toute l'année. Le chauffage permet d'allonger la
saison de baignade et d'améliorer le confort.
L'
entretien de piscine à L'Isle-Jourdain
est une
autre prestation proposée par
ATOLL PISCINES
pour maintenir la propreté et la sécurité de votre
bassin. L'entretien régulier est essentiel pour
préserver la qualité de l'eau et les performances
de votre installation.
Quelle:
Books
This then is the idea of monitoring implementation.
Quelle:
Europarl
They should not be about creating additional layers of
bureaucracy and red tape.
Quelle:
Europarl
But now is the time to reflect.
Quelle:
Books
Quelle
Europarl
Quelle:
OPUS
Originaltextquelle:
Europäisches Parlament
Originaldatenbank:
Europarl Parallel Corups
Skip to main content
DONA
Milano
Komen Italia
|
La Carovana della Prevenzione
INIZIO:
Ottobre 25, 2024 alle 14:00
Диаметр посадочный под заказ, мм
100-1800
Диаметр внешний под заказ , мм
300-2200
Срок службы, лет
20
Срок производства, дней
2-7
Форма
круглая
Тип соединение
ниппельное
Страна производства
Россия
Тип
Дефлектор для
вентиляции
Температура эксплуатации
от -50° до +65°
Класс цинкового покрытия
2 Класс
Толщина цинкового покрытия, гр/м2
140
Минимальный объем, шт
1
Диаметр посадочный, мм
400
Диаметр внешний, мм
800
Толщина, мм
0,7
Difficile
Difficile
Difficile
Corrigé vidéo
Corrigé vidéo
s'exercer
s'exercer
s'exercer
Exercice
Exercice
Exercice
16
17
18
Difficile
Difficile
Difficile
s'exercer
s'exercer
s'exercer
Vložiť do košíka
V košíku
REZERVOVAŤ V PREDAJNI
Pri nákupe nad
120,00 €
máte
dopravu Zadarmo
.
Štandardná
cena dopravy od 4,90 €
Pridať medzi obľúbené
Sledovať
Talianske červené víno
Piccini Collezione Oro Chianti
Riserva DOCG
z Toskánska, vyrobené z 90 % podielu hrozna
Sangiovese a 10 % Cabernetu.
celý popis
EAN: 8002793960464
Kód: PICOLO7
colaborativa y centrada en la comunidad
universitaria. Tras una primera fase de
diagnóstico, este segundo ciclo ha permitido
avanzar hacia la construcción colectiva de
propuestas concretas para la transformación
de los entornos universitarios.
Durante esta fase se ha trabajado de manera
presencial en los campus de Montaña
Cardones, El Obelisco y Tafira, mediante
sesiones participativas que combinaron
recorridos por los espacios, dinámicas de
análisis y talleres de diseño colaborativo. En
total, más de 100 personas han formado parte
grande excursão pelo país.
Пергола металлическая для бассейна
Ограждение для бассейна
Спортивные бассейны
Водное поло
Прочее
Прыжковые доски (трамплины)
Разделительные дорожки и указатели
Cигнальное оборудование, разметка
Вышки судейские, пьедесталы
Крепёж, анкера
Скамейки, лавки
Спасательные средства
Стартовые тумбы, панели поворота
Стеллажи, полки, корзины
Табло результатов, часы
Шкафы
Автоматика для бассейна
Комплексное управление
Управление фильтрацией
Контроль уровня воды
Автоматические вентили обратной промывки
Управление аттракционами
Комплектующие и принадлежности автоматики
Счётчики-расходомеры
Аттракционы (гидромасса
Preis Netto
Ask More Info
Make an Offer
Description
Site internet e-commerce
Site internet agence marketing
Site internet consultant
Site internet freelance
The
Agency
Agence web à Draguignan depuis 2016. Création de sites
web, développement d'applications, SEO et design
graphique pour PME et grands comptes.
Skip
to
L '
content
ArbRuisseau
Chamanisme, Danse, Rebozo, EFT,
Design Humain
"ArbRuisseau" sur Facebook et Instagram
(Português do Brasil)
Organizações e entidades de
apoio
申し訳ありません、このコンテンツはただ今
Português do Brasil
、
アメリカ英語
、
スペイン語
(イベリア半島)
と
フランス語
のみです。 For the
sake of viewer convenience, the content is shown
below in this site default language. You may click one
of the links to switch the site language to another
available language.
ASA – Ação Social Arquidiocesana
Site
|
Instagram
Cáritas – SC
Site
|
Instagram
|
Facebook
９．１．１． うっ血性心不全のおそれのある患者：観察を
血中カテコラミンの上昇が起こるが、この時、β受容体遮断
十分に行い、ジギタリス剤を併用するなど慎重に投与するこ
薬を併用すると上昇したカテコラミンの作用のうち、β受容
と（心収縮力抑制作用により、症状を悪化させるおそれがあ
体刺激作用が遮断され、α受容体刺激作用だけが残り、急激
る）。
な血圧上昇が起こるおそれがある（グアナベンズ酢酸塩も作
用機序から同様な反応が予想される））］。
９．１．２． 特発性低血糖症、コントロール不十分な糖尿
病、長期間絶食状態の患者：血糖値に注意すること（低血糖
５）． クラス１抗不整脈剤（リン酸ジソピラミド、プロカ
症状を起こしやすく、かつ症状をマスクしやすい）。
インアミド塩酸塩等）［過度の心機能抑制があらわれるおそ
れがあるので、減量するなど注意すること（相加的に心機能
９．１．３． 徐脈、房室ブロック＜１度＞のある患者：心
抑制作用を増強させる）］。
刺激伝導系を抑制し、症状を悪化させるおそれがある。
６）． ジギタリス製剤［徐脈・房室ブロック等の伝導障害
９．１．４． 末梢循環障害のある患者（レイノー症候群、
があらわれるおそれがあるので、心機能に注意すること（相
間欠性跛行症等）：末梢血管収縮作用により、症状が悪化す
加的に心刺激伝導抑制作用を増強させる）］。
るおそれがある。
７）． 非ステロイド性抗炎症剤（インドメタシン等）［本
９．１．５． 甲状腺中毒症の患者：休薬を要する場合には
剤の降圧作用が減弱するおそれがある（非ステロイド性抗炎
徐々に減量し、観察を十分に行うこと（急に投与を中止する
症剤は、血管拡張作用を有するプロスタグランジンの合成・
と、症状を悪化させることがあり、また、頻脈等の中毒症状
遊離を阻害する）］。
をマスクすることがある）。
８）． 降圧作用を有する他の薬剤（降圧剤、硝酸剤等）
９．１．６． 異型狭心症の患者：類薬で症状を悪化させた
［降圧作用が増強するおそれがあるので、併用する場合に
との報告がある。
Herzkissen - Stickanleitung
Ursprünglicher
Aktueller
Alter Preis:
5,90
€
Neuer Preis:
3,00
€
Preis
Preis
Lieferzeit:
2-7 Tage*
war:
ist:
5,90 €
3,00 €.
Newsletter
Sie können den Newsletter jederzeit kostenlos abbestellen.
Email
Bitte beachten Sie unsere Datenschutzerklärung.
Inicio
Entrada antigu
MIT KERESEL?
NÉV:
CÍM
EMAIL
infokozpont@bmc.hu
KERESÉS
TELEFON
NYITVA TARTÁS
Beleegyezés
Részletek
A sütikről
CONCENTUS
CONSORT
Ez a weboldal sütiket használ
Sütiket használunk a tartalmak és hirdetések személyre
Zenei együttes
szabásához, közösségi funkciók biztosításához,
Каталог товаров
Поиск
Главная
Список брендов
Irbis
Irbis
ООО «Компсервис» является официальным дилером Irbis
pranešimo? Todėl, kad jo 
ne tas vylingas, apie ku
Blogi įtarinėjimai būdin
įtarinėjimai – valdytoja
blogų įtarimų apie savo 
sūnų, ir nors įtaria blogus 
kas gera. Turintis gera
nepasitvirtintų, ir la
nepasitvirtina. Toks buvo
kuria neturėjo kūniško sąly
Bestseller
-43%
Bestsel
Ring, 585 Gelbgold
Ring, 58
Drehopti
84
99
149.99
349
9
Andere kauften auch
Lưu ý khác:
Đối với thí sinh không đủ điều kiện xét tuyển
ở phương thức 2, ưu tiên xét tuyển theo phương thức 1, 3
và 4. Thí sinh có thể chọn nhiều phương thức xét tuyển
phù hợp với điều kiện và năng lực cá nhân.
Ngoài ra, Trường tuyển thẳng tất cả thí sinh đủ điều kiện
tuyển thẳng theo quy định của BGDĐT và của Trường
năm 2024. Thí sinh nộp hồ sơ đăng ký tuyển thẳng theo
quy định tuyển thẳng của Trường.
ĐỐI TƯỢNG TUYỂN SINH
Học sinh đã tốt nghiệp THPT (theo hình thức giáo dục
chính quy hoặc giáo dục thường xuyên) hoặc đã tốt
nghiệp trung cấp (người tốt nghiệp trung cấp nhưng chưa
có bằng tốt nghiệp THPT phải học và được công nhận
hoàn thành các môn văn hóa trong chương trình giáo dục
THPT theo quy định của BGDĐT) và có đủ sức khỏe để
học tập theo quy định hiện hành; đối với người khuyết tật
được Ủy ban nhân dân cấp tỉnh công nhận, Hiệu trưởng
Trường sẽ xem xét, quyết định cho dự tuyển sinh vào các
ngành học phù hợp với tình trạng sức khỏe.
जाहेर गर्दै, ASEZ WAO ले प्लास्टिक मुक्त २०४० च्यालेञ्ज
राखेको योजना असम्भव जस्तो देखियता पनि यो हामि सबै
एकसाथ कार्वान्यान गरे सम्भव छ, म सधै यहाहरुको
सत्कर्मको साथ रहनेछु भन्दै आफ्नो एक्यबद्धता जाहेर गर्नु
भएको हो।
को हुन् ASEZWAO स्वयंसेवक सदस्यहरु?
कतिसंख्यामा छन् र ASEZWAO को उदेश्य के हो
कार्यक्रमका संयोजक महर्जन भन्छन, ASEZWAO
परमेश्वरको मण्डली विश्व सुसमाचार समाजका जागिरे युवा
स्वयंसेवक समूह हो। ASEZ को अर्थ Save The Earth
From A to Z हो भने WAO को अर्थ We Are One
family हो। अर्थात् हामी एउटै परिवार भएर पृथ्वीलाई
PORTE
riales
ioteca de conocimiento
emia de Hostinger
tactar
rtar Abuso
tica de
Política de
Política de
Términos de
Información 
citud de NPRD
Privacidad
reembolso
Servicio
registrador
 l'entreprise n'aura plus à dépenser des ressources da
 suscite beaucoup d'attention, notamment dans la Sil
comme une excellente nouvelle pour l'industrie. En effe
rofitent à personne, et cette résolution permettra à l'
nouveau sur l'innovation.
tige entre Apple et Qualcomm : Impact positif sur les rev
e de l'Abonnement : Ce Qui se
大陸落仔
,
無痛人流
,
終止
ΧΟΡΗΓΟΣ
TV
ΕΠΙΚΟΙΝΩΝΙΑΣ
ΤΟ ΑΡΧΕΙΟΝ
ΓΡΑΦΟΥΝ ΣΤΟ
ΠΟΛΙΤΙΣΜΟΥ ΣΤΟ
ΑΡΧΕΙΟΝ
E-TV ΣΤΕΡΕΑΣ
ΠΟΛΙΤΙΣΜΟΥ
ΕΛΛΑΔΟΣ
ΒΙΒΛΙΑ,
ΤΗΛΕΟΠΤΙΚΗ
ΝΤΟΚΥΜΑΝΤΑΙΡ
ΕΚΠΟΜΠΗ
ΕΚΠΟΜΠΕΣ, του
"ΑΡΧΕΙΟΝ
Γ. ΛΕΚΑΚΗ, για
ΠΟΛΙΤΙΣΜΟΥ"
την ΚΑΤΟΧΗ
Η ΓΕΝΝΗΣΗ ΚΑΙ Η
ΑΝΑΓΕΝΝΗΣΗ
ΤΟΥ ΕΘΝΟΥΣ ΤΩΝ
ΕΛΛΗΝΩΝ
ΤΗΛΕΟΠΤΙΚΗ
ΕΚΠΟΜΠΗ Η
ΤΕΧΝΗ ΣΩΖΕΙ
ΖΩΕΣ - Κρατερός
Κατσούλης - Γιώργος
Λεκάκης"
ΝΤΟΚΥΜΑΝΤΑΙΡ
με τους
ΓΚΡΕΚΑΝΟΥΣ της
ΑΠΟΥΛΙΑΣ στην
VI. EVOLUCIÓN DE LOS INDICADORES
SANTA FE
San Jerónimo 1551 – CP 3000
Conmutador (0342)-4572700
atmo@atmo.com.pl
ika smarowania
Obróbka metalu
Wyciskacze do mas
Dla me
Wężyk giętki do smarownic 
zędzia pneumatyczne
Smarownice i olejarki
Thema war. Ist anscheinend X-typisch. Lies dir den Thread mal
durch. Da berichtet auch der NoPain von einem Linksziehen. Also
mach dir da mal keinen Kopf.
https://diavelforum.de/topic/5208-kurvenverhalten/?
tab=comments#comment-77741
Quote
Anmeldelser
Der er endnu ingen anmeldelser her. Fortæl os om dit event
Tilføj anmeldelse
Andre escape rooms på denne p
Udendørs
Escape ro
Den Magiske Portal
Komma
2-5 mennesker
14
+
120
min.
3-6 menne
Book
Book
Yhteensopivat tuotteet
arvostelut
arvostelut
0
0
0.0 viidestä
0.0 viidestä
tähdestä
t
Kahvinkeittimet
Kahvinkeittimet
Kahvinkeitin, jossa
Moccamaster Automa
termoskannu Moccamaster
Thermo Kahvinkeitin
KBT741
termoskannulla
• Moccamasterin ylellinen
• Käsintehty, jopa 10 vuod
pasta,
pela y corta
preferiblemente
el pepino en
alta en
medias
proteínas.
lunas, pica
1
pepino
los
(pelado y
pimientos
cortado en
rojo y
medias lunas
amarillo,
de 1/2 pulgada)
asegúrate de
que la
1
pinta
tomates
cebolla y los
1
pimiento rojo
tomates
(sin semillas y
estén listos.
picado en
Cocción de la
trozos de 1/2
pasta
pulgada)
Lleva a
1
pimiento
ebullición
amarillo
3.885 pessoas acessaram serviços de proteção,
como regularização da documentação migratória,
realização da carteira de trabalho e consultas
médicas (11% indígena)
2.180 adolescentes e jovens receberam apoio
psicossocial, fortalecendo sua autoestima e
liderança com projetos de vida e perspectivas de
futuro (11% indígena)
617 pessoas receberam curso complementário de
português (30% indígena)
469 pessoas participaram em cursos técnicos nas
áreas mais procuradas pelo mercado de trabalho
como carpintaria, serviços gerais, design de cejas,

****************************************

> DIRECTIVE:
Begin at the top of the records above and quote each line exactly, ending with the line that contains "bassin. L'entretien régulier".

> SOLUTION:
toute l'année. Le chauffage permet d'allonger la
saison de baignade et d'améliorer le confort.
L'
entretien de piscine à L'Isle-Jourdain
est une
autre prestation proposée par
ATOLL PISCINES
pour maintenir la propreté et la sécurité de votre
bassin. L'entretien régulier est essentiel pour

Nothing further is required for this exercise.